Unidad para las Víctimas impulsa 15 negocios de población afectada por el conflicto en Dibulla, La Guajira

Con recursos que superan los $158 millones, la entrega de estos Esquemas Especiales de Acompañamiento Familiar busca garantizar el éxito de los planes de retorno y reubicación en La Guajira.
Con el objetivo de fortalecer la autonomía económica de las comunidades afectadas por la violencia, la Unidad para las Víctimas entregó los insumos y mobiliarios correspondientes a 15 unidades productivas en el municipio de Dibulla.
Este impulso beneficia directamente a hogares víctimas de desplazamiento forzado y representa un paso fundamental en la reconstrucción de sus proyectos de vida.
Esta acción hace parte de la implementación de los planes de retorno y reubicación, diseñados específicamente para garantizar que las familias que debieron abandonar sus territorios a causa del conflicto armado cuenten con garantías sostenibles para su estabilización en el departamento.
Los negocios que comenzaron a operar gracias a esta dotación institucional incluyen tiendas de abarrotes, locales de comidas rápidas, papelerías, restaurantes, cafeterías y heladerías. Sin embargo, más allá de la variedad comercial y de las cifras de inversión, la jornada se centró en el impacto que genera a quienes reciben esta oportunidad, como el señor Francisco Antonio Flórez Castro, de 75 años.

▶ Material presentado
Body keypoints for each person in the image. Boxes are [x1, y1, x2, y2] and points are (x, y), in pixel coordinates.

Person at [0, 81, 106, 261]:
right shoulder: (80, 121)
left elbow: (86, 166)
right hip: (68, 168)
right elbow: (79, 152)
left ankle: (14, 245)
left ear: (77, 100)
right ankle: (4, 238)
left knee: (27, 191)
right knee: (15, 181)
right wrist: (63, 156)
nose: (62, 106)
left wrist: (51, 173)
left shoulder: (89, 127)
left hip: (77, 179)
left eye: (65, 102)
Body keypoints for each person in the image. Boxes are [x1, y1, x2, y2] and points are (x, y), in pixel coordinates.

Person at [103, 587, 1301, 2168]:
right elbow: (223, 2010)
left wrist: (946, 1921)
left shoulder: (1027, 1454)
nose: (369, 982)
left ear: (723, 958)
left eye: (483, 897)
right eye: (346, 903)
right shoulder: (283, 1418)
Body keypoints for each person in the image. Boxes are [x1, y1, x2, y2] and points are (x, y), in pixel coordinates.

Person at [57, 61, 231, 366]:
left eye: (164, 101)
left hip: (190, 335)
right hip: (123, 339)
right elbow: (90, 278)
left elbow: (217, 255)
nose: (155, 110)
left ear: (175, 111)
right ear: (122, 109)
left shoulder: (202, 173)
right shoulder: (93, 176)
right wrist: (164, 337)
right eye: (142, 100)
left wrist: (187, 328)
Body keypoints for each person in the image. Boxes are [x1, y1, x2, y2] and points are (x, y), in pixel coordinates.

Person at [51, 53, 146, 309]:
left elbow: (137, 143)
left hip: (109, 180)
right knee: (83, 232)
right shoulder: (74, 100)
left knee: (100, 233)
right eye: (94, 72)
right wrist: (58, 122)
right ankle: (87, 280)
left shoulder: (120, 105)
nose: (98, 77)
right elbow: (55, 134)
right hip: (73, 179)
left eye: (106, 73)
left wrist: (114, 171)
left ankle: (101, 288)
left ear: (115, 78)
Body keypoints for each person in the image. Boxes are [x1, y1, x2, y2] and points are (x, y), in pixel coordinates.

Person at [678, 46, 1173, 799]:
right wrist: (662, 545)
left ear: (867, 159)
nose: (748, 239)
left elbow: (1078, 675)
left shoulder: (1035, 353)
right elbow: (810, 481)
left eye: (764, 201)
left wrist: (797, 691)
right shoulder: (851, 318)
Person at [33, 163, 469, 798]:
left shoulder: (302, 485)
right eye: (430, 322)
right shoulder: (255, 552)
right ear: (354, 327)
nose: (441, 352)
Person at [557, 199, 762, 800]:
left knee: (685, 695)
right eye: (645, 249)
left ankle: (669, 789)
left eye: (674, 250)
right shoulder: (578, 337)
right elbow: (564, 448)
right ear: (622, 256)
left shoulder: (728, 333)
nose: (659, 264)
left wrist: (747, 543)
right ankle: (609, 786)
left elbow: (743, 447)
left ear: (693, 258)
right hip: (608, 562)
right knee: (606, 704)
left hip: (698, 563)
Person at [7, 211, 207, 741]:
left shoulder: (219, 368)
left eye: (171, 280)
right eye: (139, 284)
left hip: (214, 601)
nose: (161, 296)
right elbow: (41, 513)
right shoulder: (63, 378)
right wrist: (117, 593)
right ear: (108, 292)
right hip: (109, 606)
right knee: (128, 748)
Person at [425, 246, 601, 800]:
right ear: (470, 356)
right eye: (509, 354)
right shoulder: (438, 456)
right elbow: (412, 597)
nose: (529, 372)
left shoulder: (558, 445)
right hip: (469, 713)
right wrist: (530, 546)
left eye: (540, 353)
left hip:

▶ Tu consigna
Escribe la continuación de la noticia sobre los negocios impulsados en Dibulla, a partir de su última oración. Este material es independiente y no forma parte del texto.

▶ Respuesta al ejercicio
“No tengo palabras para expresarlo. Primero agradecerle a la Unidad para las Víctimas porque se acordaron de nosotros. Esto era algo que nunca se había dado y yo estoy asombrado, admirado y muy contento”, expresó Flórez Castro.
Para don Francisco, este momento tiene un significado profundo ligado a su pasado. Al recordar su origen campesino, mencionó que la pérdida de su finca por el desplazamiento lo obligó a sobrevivir de las ventas ambulantes, un oficio que hoy su cuerpo ya no resiste. “Ya no puedo trabajar caminando, ese era mi trabajo como vendedor. Hoy gracias a Dios estamos recibiendo algo que yo necesitaba. Para mí es un logro muy grande recibir esta ayuda del Estado. Espero que esto siga no solo para mí, sino para todas las víctimas, para que la reparación sea integral”, agregó.
Voces como la suya demuestran que cada herramienta entregada representa mucho más que un negocio, es la posibilidad real de reconstruir proyectos de vida, dignificar a las familias y abrir nuevas puertas.